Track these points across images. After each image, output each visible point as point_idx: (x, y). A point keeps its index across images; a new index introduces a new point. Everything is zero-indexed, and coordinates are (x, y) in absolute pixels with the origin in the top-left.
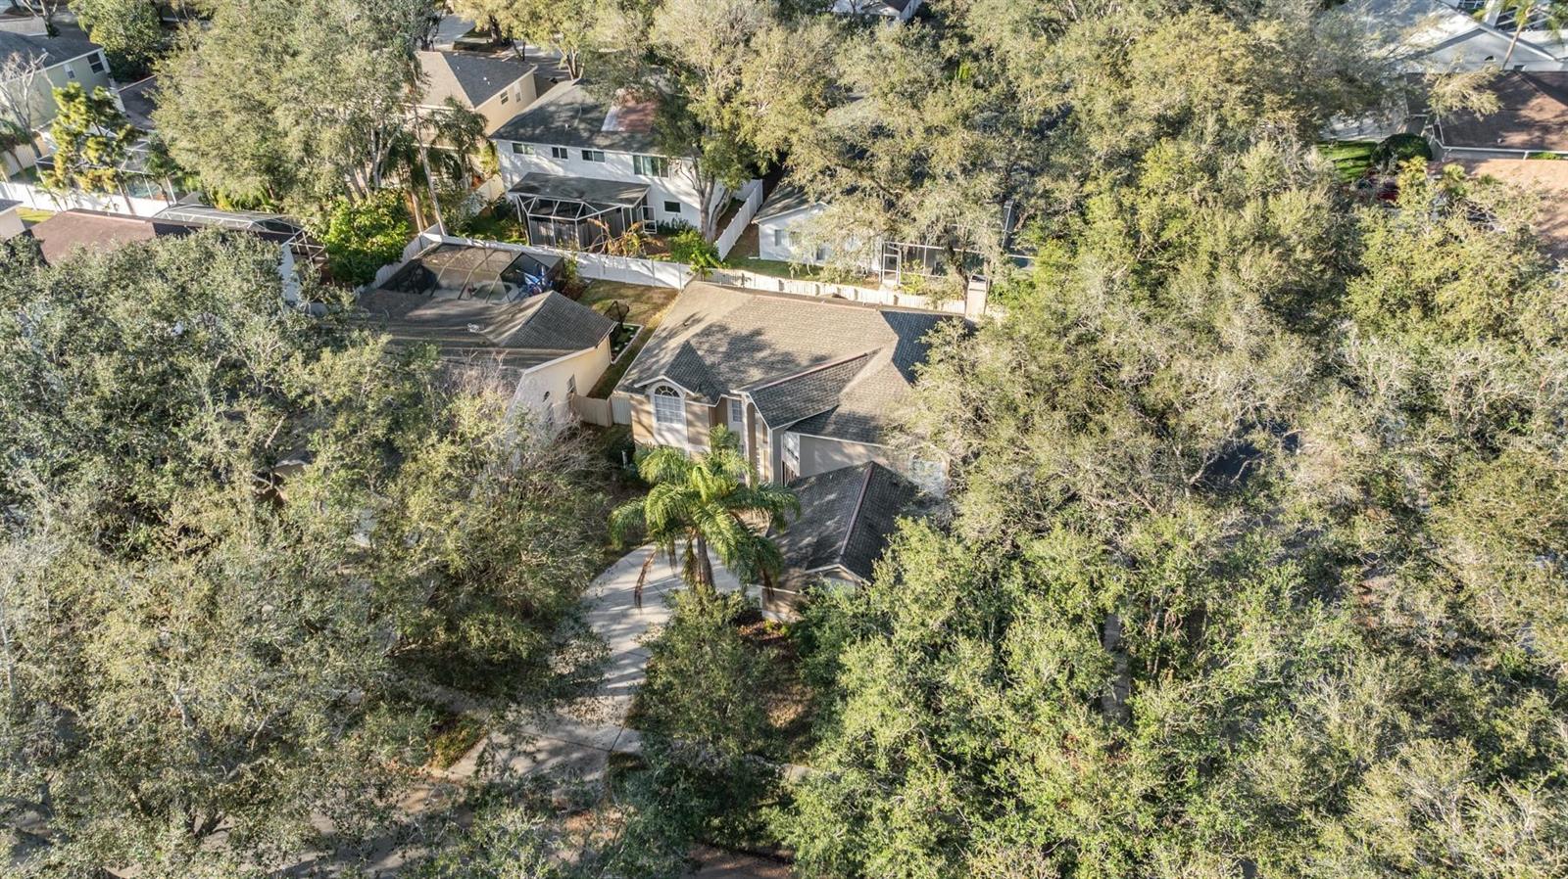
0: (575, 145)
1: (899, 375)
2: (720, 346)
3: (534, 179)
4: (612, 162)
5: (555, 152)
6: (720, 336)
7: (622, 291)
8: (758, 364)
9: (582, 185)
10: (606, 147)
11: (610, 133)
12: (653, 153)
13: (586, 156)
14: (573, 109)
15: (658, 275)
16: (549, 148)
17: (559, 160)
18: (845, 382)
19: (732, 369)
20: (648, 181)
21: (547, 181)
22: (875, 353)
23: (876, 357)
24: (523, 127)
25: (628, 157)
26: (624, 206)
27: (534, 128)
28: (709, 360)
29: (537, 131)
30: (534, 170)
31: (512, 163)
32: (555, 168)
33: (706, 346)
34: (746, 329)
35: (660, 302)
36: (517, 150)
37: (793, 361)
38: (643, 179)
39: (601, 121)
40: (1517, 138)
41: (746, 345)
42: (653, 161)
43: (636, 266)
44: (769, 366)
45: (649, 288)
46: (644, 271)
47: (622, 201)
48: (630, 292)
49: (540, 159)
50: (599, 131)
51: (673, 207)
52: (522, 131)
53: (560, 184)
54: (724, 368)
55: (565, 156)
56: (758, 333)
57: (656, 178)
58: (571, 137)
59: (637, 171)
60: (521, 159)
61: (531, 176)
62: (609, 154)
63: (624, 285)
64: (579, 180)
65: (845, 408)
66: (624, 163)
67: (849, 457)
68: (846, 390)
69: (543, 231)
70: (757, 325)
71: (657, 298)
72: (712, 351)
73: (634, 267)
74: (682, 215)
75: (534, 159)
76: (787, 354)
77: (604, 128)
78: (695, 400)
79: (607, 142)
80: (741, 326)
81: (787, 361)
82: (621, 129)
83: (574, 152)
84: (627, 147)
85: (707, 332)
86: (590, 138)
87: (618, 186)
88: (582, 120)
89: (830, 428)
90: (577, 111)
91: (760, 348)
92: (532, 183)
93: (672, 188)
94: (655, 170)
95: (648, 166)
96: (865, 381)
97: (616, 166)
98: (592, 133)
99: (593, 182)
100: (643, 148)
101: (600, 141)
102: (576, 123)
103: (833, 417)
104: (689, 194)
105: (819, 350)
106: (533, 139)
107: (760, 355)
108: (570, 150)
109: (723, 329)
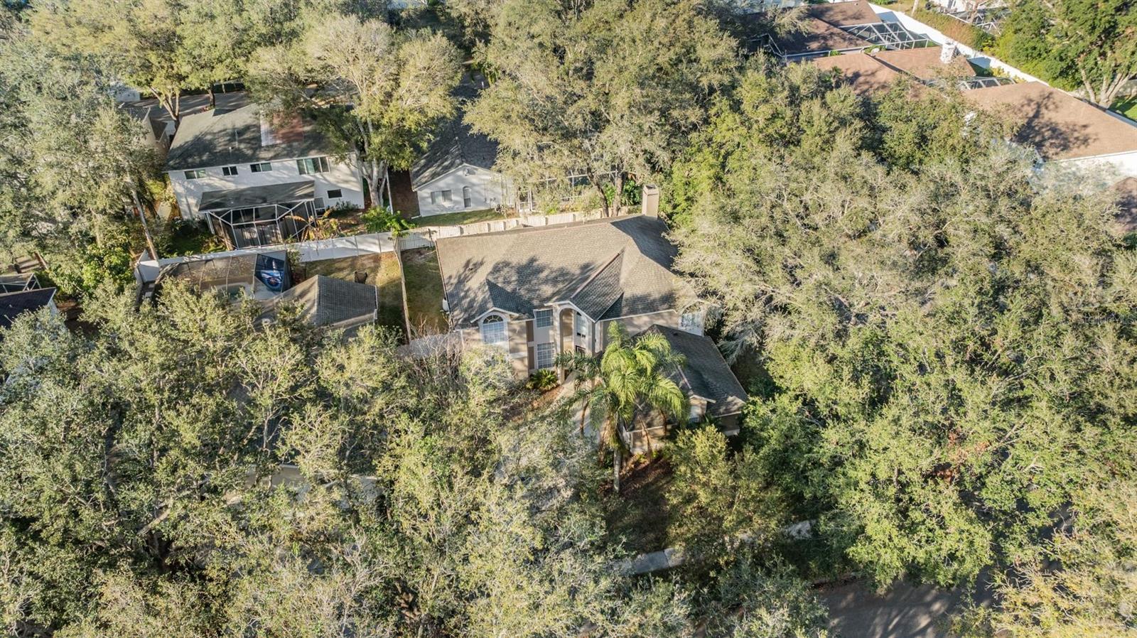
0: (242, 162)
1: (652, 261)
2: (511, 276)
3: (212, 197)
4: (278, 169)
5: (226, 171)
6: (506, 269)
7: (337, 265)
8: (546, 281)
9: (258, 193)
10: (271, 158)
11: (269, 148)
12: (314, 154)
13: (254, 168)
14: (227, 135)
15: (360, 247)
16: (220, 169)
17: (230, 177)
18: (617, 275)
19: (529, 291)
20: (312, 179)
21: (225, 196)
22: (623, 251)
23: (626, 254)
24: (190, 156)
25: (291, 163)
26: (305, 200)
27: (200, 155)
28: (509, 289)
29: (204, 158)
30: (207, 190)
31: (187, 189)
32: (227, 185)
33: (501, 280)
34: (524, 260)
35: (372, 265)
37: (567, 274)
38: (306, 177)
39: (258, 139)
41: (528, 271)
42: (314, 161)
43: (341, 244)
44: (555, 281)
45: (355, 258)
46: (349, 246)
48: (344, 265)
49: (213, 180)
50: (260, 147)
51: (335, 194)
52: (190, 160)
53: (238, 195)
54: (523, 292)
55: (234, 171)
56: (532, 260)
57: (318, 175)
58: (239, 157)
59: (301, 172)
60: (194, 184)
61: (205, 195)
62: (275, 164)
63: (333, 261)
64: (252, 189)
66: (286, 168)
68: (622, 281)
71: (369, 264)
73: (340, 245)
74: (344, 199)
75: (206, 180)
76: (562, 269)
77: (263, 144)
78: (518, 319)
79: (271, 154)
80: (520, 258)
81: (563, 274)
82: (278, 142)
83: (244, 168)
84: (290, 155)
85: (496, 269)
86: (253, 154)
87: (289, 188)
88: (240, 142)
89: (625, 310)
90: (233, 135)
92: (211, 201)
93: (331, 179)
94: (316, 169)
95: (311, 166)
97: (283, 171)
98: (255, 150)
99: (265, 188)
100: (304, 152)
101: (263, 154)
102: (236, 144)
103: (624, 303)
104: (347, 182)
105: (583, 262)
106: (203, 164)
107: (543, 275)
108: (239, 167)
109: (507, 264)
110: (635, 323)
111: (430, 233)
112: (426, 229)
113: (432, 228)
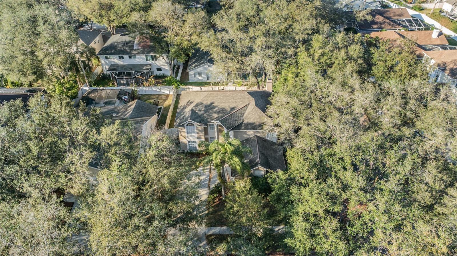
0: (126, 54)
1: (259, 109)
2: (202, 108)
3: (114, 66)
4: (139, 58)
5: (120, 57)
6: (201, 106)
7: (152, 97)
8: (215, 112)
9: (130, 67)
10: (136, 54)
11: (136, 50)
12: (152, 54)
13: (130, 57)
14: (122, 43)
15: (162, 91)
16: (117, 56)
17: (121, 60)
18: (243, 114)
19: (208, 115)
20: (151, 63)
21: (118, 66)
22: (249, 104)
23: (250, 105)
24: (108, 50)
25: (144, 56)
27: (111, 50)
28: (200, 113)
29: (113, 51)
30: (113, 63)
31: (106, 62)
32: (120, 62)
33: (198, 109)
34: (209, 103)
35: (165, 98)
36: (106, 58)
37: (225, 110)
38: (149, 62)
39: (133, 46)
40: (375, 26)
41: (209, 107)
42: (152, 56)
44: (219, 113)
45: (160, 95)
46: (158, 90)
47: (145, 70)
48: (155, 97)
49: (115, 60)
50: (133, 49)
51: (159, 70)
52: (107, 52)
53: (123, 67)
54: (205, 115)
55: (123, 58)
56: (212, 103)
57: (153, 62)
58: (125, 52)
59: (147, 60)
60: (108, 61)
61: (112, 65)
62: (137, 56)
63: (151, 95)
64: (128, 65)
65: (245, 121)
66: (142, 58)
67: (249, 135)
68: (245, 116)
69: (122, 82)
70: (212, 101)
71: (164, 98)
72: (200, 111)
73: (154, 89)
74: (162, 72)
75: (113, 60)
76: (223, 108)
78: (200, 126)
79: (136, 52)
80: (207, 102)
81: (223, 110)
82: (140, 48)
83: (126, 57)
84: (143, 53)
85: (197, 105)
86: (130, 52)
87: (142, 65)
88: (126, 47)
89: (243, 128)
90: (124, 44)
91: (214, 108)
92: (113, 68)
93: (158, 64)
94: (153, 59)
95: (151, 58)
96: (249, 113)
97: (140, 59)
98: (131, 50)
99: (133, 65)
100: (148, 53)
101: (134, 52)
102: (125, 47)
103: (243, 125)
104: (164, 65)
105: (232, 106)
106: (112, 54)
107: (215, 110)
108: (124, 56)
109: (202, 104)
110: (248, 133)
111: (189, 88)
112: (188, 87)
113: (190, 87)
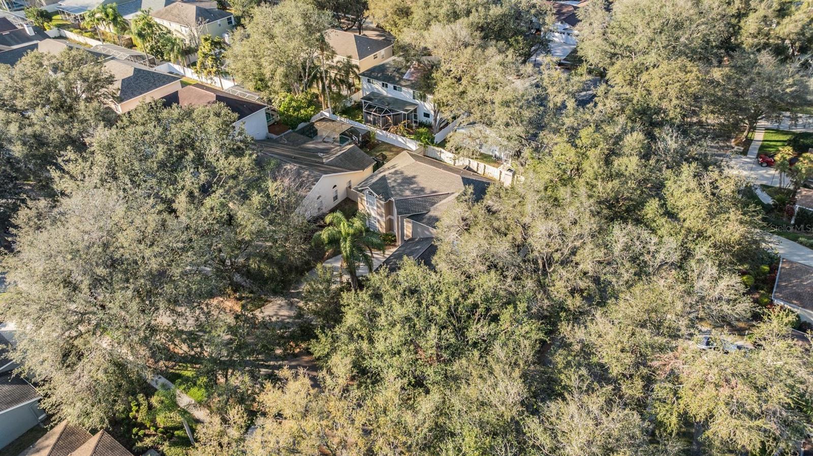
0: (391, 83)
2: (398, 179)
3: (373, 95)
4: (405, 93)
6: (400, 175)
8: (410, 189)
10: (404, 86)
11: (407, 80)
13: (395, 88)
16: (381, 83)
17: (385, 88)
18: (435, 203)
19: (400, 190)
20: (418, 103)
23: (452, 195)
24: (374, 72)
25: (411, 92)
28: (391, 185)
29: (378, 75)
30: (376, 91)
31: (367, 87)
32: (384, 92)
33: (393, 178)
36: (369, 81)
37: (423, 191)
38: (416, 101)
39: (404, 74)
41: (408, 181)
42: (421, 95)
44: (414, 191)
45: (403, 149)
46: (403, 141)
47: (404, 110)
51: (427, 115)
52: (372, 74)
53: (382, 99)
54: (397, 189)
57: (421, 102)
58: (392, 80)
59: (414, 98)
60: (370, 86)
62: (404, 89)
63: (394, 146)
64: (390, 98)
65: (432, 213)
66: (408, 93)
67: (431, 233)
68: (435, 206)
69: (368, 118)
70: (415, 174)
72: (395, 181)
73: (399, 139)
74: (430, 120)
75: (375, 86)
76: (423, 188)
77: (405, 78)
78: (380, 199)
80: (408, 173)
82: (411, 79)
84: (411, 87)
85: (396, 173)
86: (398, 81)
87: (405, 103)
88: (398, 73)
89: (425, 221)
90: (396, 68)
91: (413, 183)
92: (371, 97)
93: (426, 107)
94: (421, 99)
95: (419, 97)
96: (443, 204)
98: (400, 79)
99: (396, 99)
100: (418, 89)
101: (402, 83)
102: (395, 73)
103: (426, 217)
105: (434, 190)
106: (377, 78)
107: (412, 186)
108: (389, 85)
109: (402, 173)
┄┄┄┄┄┄
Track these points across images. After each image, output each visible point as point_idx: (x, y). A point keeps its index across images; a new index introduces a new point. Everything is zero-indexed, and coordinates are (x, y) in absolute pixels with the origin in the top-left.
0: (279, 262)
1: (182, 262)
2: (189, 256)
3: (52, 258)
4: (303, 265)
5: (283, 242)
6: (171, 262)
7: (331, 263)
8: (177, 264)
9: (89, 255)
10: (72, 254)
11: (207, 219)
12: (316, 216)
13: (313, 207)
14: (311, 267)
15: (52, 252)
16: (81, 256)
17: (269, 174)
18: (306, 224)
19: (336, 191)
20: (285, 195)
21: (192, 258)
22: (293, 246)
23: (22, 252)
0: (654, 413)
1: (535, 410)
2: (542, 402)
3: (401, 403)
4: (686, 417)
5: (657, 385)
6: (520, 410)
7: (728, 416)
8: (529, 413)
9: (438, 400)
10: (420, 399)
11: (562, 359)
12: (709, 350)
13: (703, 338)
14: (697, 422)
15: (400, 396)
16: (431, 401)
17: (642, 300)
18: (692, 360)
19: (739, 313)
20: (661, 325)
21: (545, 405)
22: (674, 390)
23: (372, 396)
┄┄┄┄┄┄
(THE PROBLEM): All lines above between those holding "41: (746, 345)" and "67: (849, 457)", inclusive, must be set down unchanged, and no other line may be included.

(WRITTEN SOLUTION):
41: (746, 345)
42: (653, 161)
43: (636, 266)
44: (769, 366)
45: (649, 288)
46: (644, 271)
47: (622, 201)
48: (630, 292)
49: (540, 159)
50: (599, 131)
51: (673, 207)
52: (522, 131)
53: (560, 184)
54: (724, 368)
55: (565, 156)
56: (758, 333)
57: (656, 178)
58: (571, 137)
59: (637, 171)
60: (521, 159)
61: (531, 176)
62: (609, 154)
63: (624, 285)
64: (579, 180)
65: (845, 408)
66: (624, 163)
67: (849, 457)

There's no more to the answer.